12.11 Amendment and Waiver. No modification, amendment, or waiver of any provision of this Agreement will be effective unless it exists in writing and is signed by the Party against whom the modification, amendment, or waiver is to be asserted. The delay or failure of a Party at any time to require performance of any obligations of the other Party will not be deemed to be a waiver and will not affect its right to enforce any provision of this Agreement at a subsequent time. One waiver will not imply or be construed to be a waiver of any future breach.
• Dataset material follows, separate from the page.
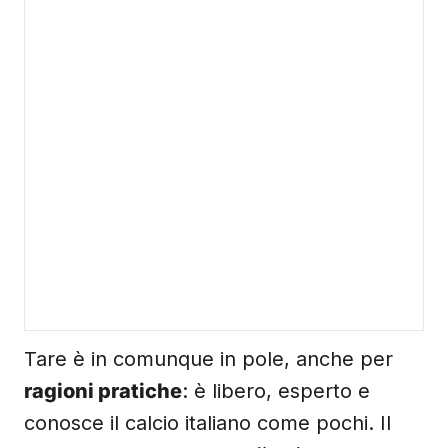
Tare è in comunque in pole, anche per
ragioni pratiche
: è libero, esperto e
conosce il calcio italiano come pochi. Il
12.12 Entire Agreement. This Agreement (and any confirmation or receipt of Customer’s purchase or placement of any order for the Services, in each case provided by Calm, if any) constitutes the complete and exclusive statement of all mutual understandings between Calm and Customer with respect to the subject matter hereof, superseding all prior or contemporaneous proposals, communications, and understandings, oral or written. Other than a confirmation or receipt provided by Calm, nothing contained in any purchase order, acknowledgment, confirmation or invoice will in any way modify or add to the terms or conditions of this Agreement and the Parties hereby expressly reject any such terms and conditions contained in any of the foregoing.

12.13 Interpretation. In this Agreement: (a) the headings are for convenience only and will not affect the meaning or interpretation of this Agreement; (b) the words “herein,” “hereunder,” “hereby,” and similar words refer to this Agreement as a whole (and not to the particular sentence, paragraph, or Section where they appear); (c) terms used in the plural include the singular, and vice versa, unless the context clearly requires otherwise; (d) “or” is used in the sense of “and/or”; (e) “any” is used in the sense of “any or all”; and (f) the words “include,” “includes,” or “including” are to be construed as if they are immediately followed by the words “without limitation.” If an ambiguity or question of intent or interpretation arises, then this Agreement will be construed as if drafted jointly by the Parties and no presumption or burden of proof will arise favoring or disfavoring any Party by virtue of the authorship of any of the terms hereof or thereof.